Hence, the need for a vacuum where tiny components will be bombarded with gasses that would be encountered in space to see how they would respond to this foreign environment.

But Thomas has greater aims. His passion lies in renewable energy, which is not, of course, separate from the need for tiny, practical batteries. Along with using nano technology and research to eventually have minuscule batteries that can store vast amounts of energy from – say – the sun, Thomas also sees the same possibilities for solar panels.

Thomas, who was accepted for early admission at UVI at 17, took a physics course soon after he started school. As he continued with more courses in the field he began to see the correlation between engineering and physics.

At 19 and three years into his university studies, Thomas sees the potential for capitalizing on what is being developed at UVI and is intending to work on a vacuum that can hold larger items for experimentation, thus drawing clients who need such testing to get it done at UVI instead of going to the trouble of creating their own vacuum container.

Professors play a vital role in shaping what your interests are, according to Hussein. “Drs. Cucchiara and Morris really care for their students,” she said.

Right now the ratio of teachers to students is more favorable than at many larger schools. Morris said he would love to have 100 engineering students in the program “who want to do something physical.”

Just for Fun
Astronomy Days, utilizing the department’s blow-up planetarium, allow children and adults to see the moons, planets, and galaxy very close up. A solar telescope acquired by the department safely provides a close up view of solar flares and other phenomena. Astronomy Days are held at the UVI library the last Sunday of every month. As if all this weren’t enough, in March, scientists and researchers and engineers from NASA’s new rocket program will traverse all three islands, providing teacher training and inspiration. Visual reality glasses with a view of a planet made only of water can also bring students and others to a place that would otherwise never be reachable.

Students Equals Funding Equals Opportunities
To hear Morris talk, there are many funding opportunities that support the kinds of programs Hussein and Thomas were able to take advantage of. There were 24 students from across the globe participating in Hussein’s NASA program. What Morris is looking for is support from the community and the university to continue the physics and astronomy program. As the enrollment grows, so will the grant opportunities which in turn expands the students’ horizons and knowledge. With the help of Morris and Cucchiara, students from UVI have done everything from travel to Australia, to – believe it or not – discover a new planet.

Expanding the program and the opportunities is a parallel path, Morris said. You need the students to make administrators see there is interest and if you get that, it is easy to make a case for more granting from federal agencies, not only to support the summer programs, but to help finance the continuation of the entire physics and astronomy program.

Usually students find their way into these specialized areas after entering the College of Science and Mathematics. But Morris sees a gradual growing awareness of the unique opportunities offered by UVI’s physics program. For the first time, two students have applied directly to UVI’s physics program for this coming fall.

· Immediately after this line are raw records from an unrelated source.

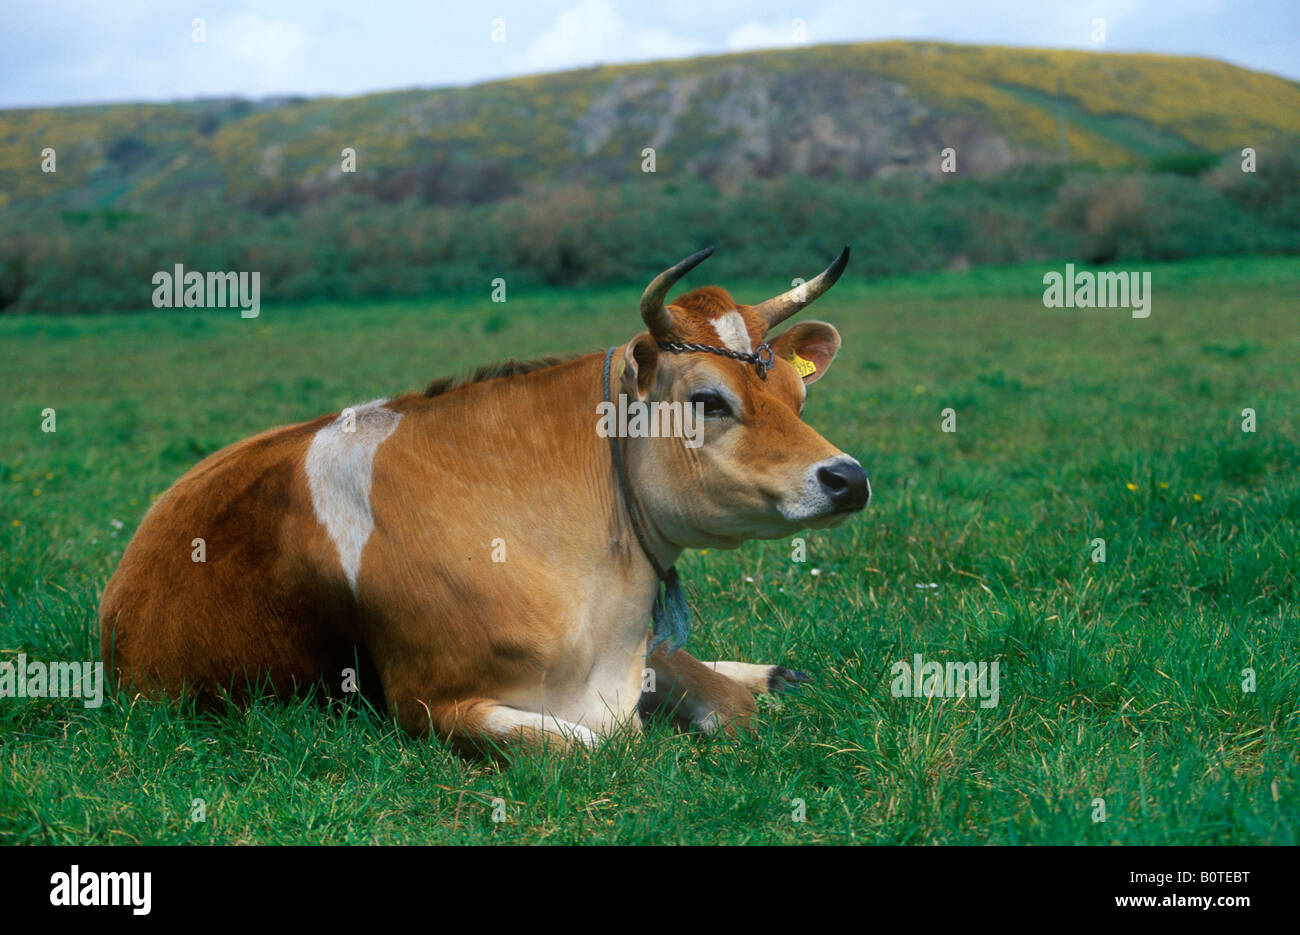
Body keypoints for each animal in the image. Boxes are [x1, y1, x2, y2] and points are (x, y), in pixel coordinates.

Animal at [99, 246, 870, 755]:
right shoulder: (430, 703)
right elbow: (597, 748)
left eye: (798, 397)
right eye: (708, 399)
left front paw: (758, 680)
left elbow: (725, 700)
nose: (850, 477)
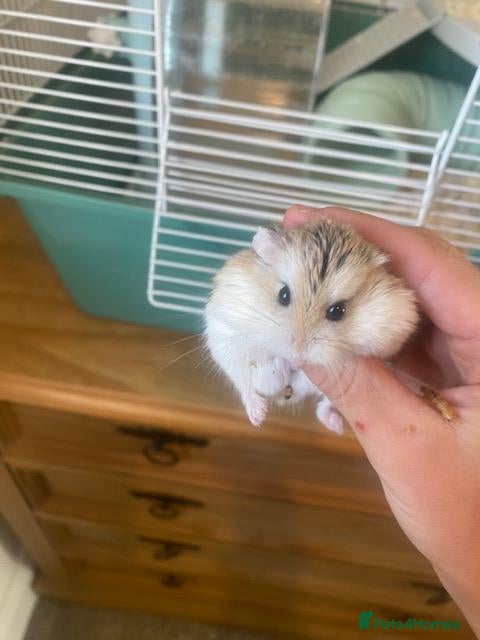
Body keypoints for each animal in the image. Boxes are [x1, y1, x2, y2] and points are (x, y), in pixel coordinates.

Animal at [204, 219, 418, 434]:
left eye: (337, 311)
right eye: (283, 294)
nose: (296, 358)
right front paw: (285, 363)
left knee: (321, 405)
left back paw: (336, 426)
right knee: (250, 385)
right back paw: (260, 412)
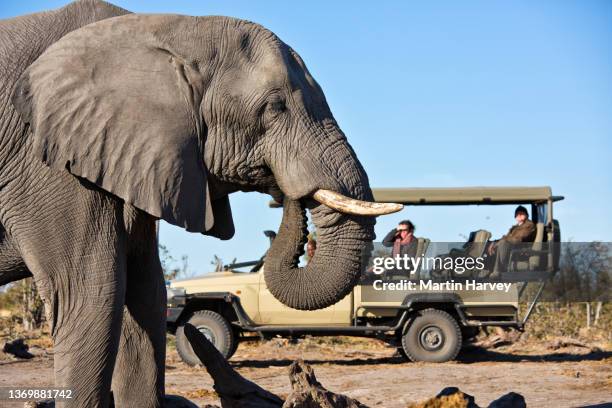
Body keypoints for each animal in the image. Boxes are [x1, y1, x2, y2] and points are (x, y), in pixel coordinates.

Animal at [0, 1, 402, 406]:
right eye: (275, 107)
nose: (286, 193)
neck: (164, 28)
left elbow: (145, 294)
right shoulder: (49, 163)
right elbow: (93, 296)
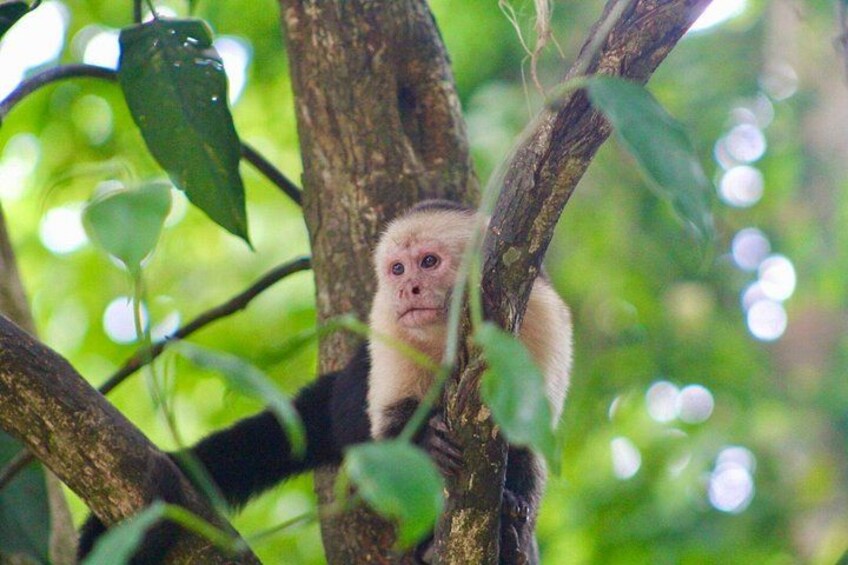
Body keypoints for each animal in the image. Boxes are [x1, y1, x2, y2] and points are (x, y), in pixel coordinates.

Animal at [78, 200, 572, 564]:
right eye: (397, 269)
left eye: (429, 262)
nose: (407, 290)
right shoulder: (386, 322)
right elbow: (392, 429)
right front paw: (426, 441)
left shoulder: (540, 318)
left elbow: (529, 430)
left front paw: (512, 506)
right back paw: (429, 545)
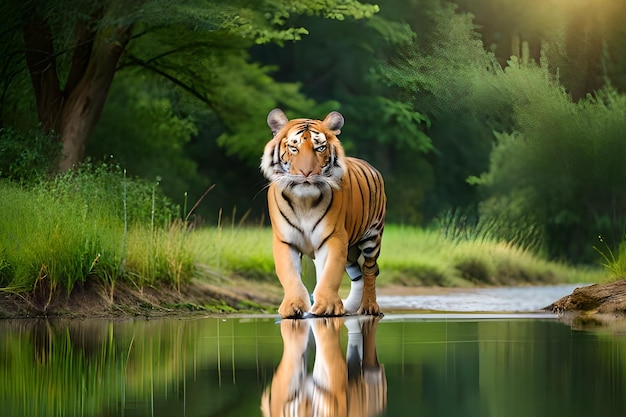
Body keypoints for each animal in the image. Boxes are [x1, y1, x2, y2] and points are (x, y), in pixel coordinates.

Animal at [258, 108, 386, 318]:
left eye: (320, 148)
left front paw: (327, 307)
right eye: (294, 148)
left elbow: (330, 273)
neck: (304, 202)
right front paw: (293, 307)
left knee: (369, 270)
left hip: (372, 237)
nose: (306, 173)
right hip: (350, 251)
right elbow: (289, 273)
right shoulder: (285, 240)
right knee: (357, 273)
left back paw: (368, 307)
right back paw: (350, 307)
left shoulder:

“We don’t even know how they knew about it,” Morris said as he and Cucchaiara shrugged their shoulders simultaneously across a large laboratory table holding a solar telescope.

A few years of connecting with local public and private school students early will no doubt lead to many more young people entering the program as their dreams expand in the way that Thomas and Hussein’s have.

“That’s what we want; that’s what we started this for,” Morris said.